*Written task*. Gather every line in the rows below that contains the string "Registrierung", and copy each one in full. Case counts.

[Supplied information Boundary: Start]

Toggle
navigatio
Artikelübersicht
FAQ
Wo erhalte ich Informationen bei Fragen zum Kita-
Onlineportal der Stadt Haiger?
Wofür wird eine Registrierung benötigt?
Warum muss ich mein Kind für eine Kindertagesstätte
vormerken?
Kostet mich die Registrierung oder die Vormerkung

[Supplied information Boundary: End]
[Supplied information Boundary: Start]

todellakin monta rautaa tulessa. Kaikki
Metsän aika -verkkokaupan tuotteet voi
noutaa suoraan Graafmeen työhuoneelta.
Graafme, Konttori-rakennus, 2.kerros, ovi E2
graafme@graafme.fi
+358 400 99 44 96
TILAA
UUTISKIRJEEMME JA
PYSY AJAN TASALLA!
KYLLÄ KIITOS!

[Supplied information Boundary: End]
[Supplied information Boundary: Start]

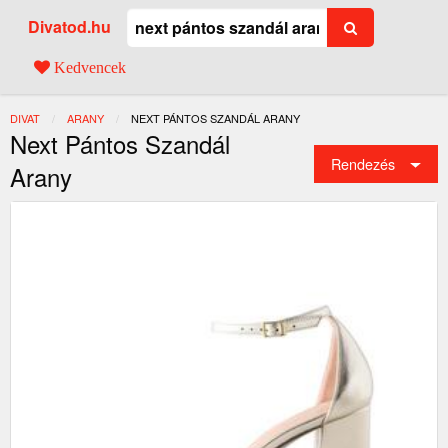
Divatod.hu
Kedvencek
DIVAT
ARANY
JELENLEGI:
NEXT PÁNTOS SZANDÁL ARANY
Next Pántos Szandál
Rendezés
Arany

[Supplied information Boundary: End]

*Answer to the exercise*.
Wofür wird eine Registrierung benötigt?
Kostet mich die Registrierung oder die Vormerkung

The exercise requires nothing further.